A group of fictionalized articles on politics for Scribner's Magazine, published in 1901 as Stratagems and Spoils, reflected his Republican conservatism. Yet by 1901 his political outlook had begun to change. On his first trip east, in 1897, he met Theodore Roosevelt, and the two took to each other at once. Under the influence of Roosevelt, who quickly became his political hero, White began to see a need for government regulation of business and such reforms as the direct primary. He also met the editor S. S. McClure and formed friendships with two of McClure's writers, Lincoln Steffens and Ray Stannard Baker. Although White did not join these two in the periodical literature of exposure known as muckraking, the sketches he wrote for McClure's of such politicians as Senator Thomas C. Platt, the New York boss, had a similar political realism.
Views
Quotations:
"The boys who died just went out and died. To their own souls' glory of course - but what else? . .. Yet the next war will see the same hurrah and the same bowwow of the big dogs to get the little dogs to go out and follow the blood scent and get their entrails tangled in the barbed wire. "
"A rift in the clouds in a gray day threw a shaft of sunlight upon her coffin as her nervous, energetic little body sank to its last sleep.
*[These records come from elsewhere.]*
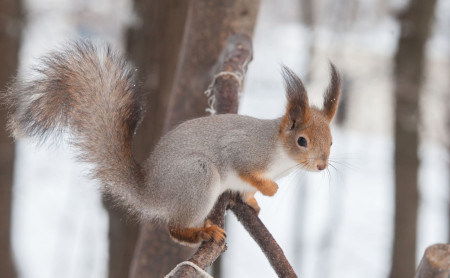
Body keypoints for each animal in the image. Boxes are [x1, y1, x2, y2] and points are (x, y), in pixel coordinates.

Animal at [4, 41, 342, 245]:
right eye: (302, 141)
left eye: (332, 142)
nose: (321, 165)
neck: (281, 158)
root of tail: (150, 191)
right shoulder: (244, 151)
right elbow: (245, 170)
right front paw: (270, 189)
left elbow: (247, 191)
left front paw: (254, 200)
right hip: (197, 177)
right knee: (174, 229)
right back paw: (203, 232)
But the soul of her, the glowing, gorgeous, fervent soul of her, surely was flaming in eager joy upon some other dawn. "
Personality
With his round, cherubic face and puckish humor, White was sometimes called the "Peter Pan of the Prairies. "
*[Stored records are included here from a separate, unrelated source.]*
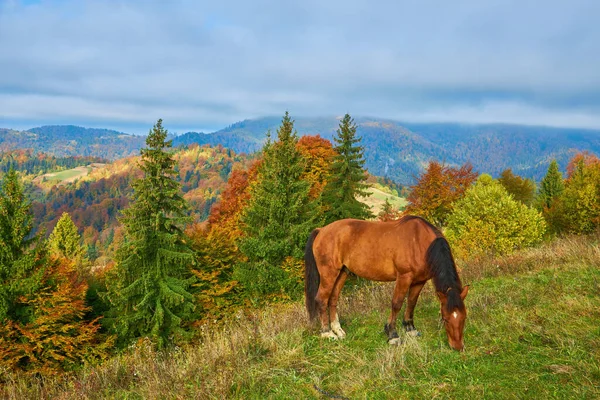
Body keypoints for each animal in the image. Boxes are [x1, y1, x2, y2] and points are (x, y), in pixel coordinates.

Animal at [304, 216, 468, 350]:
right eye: (445, 318)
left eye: (464, 317)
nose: (457, 346)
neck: (420, 242)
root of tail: (321, 230)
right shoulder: (404, 277)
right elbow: (397, 304)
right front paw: (392, 334)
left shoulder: (419, 281)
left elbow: (411, 303)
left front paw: (410, 328)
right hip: (329, 273)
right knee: (321, 299)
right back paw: (327, 333)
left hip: (342, 273)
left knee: (333, 299)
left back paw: (338, 330)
Quotes from others about the person
President Roosevelt expressed the opinion of many when he said that Will White "as a writer of . .. forcible and vigorous prose . .. was unsurpassed. " Two decades earlier Silas Bent had called him "the most distinguished figure in the American daily press. "
A classic example of White's terse, unmistakable editorial comment was his appraisal, on December 23, 1925, of Frank A. Munsey. In its entirety, it read: "Frank Munsey, the great publisher, is dead. Frank Munsey contributed to the journalism of his day the talent of a meat packer, the morals of a money changer and the manners of an undertaker. He and his kind have about succeeded in transforming a once-noble profession into an eight per cent security. May he rest in trust!"
Connections
He had married, on April 27, 1893, Sallie Lindsay, a schoolteacher in Kansas City, Kansas, who from the outset was a major help in his many-sided and overly full career. They had two children, William Lindsay and Mary Katherine.